_Job item_
Your reply must be one number: the count of lines in the data below that contain "height".

_Entries provided_
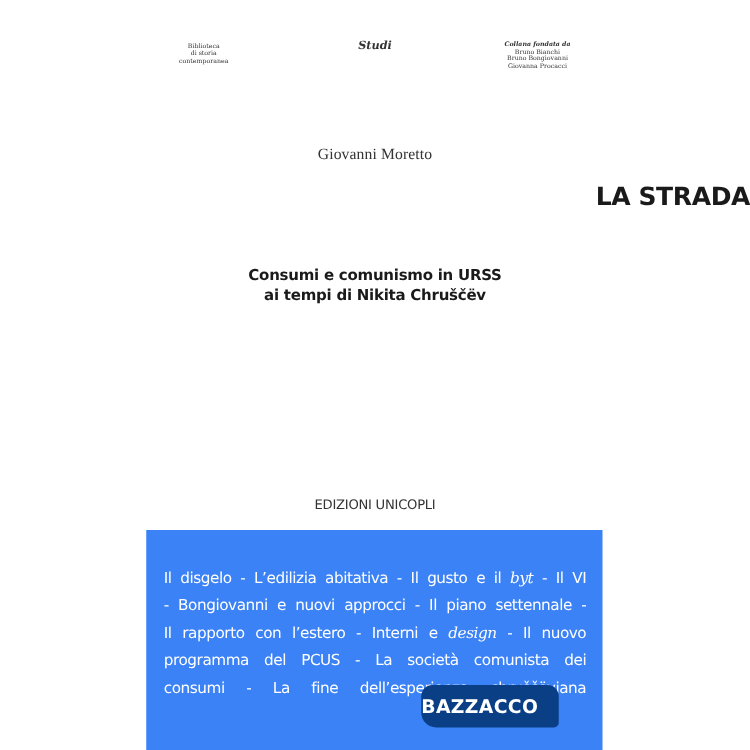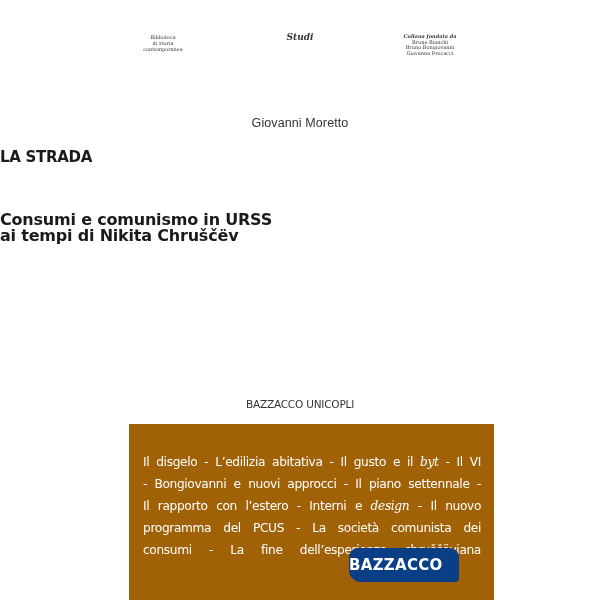--- a/index.html
+++ b/index.html
@@ -57,66 +57,66 @@
       font-style: italic;
       font-weight: bold;
       font-size: 9px;
       color: #333;
     }
     .author {
       position: absolute;
       left: 0; right: 0;
       top: 116px;
       text-align: center;
-      font-family: Liberation Sans, sans-serif;
+      font-family: Liberation Serif, serif;
       font-size: 12.5px;
       color: #333;
       letter-spacing: 0.1px;
     }
     .title {
       position: absolute;
       left: 0; right: 0;
       top: 147px;
-      text-align: left;
+      text-align: right;
       font-family: "DejaVu Sans", sans-serif;
       font-weight: bold;
-      font-size: 15px;
+      font-size: 20px;
       line-height: 20px;
       color: #1a1a1a;
       letter-spacing: -0.3px;
     }
     .subtitle {
       position: absolute;
       left: 0; right: 0;
       top: 212px;
-      text-align: left;
+      text-align: center;
       font-family: "DejaVu Sans", sans-serif;
       font-weight: bold;
-      font-size: 16px;
+      font-size: 12px;
       line-height: 16px;
       color: #1a1a1a;
       letter-spacing: -0.2px;
     }
     .publisher {
       position: absolute;
       left: 0; right: 0;
       top: 398px;
       text-align: center;
       font-family: "DejaVu Sans", sans-serif;
       font-size: 10.5px;
       color: #333;
       letter-spacing: -0.2px;
     }
     .blurb-box {
       position: absolute;
-      left: 129px;
+      left: 117px;
       top: 424px;
       width: 365px;
       height: 176px;
-      background: #a16207;
+      background: #3b82f6;
     }
     .blurb {
       position: absolute;
       left: 14px;
       top: 27px;
       width: 338px;
       color: #ffffff;
       font-family: "DejaVu Sans", sans-serif;
       font-size: 12.2px;
       line-height: 22px;
@@ -174,21 +174,21 @@
 
   <div class="title">
     <div>LA STRADA</div>
   </div>
 
   <div class="subtitle">
     <div>Consumi e comunismo in URSS</div>
     <div>ai tempi di Nikita Chruščëv</div>
   </div>
 
-  <div class="publisher">BAZZACCO UNICOPLI</div>
+  <div class="publisher">EDIZIONI UNICOPLI</div>
 
   <div class="blurb-box">
     <div class="blurb">
       <span class="line"><span>Il disgelo - L’edilizia abitativa - Il gusto e il </span><em>byt</em><span> - Il VI</span></span>
       <span class="line"><span>- Bongiovanni e nuovi approcci - Il piano settennale -</span></span>
       <span class="line"><span>Il rapporto con l’estero - Interni e </span><em>design</em><span> - Il nuovo</span></span>
       <span class="line"><span>programma del PCUS - La società comunista dei</span></span>
       <span class="line"><span>consumi - La fine dell’esperienza chruščëviana</span></span>
     </div>
     <div class="badge">BAZZACCO</div>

_Your solution_
4